The most common interest rate adjustment errors can be grouped into a few broad categories: (1) use of the wrong index or margin upon which rate adjustments are based; (2) use of the wrong date for making adjustments; (3) incorrect or unauthorized rounding of the interest rate; (4) violations of the caps on interest rate adjustments; (5) computer system that are incapable of handling an institution’s adjustable-rate product; and (6) computer programs that use the wrong adjustable-rate guidelines.
Regulators have recommended the following steps to help identify, correct or prevent problems with ARMs:
1. Review internal and external loan servicing procedures to ensure that proper controls are in place to follow the adjustments required in loan contracts;
2. Inspect paid-up and outstanding adjustable-rate loans to ensure that they have been administered properly;
3. Make appropriate corrections and payments to customers who may have been overcharged;
4. Retain documentation of the indexes used in making interest rate adjustments. Section 226.25(a) of Regulation Z specifies a two-year document retention period; and
5. Train employees in identifying adjustable-rate loan servicing problems and responding to inquiries from borrowers.
Any questions about identifying or correcting problems with ARMs should be directed to the FDIC’s Division of Supervision office in your region.
If you review past rate adjustments and discover errors, the primary issue to be dealt with is whether voluntary reimbursement should be undertaken. It is doubtful that every failure to service an ARM properly results in a violation of TILA. Some of these errors may be technical in nature and not cause any actual damages to the customer.

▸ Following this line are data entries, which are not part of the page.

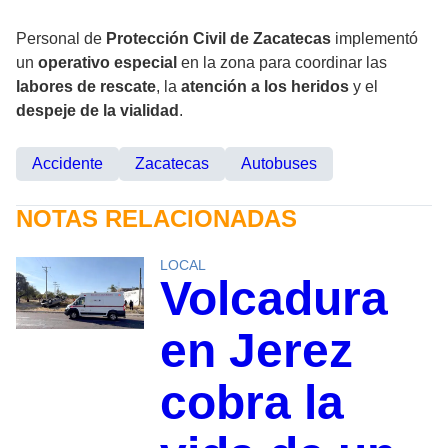
Personal de
Protección Civil de Zacatecas
implementó
un
operativo especial
en la zona para coordinar las
labores de rescate
, la
atención a los heridos
y el
despeje de la vialidad
.
Accidente
Zacatecas
Autobuses
NOTAS RELACIONADAS
LOCAL
Volcadura
en Jerez
cobra la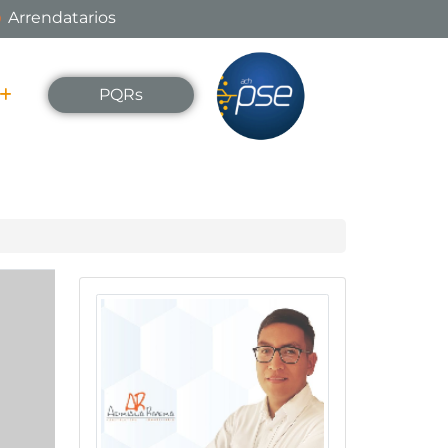
Arrendatarios
PQRs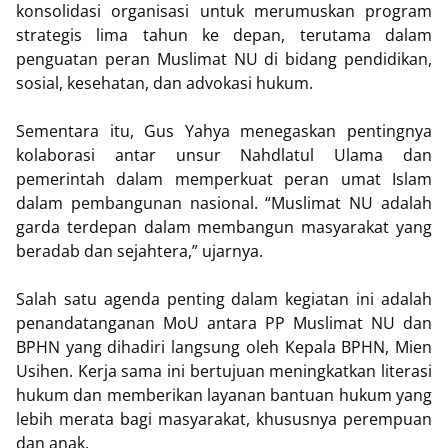
konsolidasi organisasi untuk merumuskan program
strategis lima tahun ke depan, terutama dalam
penguatan peran Muslimat NU di bidang pendidikan,
sosial, kesehatan, dan advokasi hukum.
Sementara itu, Gus Yahya menegaskan pentingnya
kolaborasi antar unsur Nahdlatul Ulama dan
pemerintah dalam memperkuat peran umat Islam
dalam pembangunan nasional. “Muslimat NU adalah
garda terdepan dalam membangun masyarakat yang
beradab dan sejahtera,” ujarnya.
Salah satu agenda penting dalam kegiatan ini adalah
penandatanganan MoU antara PP Muslimat NU dan
BPHN yang dihadiri langsung oleh Kepala BPHN, Mien
Usihen. Kerja sama ini bertujuan meningkatkan literasi
hukum dan memberikan layanan bantuan hukum yang
lebih merata bagi masyarakat, khususnya perempuan
dan anak.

Nevertheless, once servicing errors have been discovered, careful consideration should be given to whether TILA reimbursement would be beneficial.
Under § 130 of TILA, a creditor may limit liability for damages if, within 60 days of discovering an error and prior to institution of a suit or the receipt of written notice of the error from a borrower, it (1) notifies the borrower of the error; and (2) makes whatever adjustments are necessary to assure that the borrower will not be required to pay an amount in excess of the charge actually disclosed, or the dollar equivalent of the annual percentage rate actually disclosed, whichever is lower.
Based on the foregoing, it is essential that the bank institutions give immediate attention to the issue of erroneous rate adjustments. Establish appropriate procedures for adjusting rates on ARMs and handling allegations of past errors.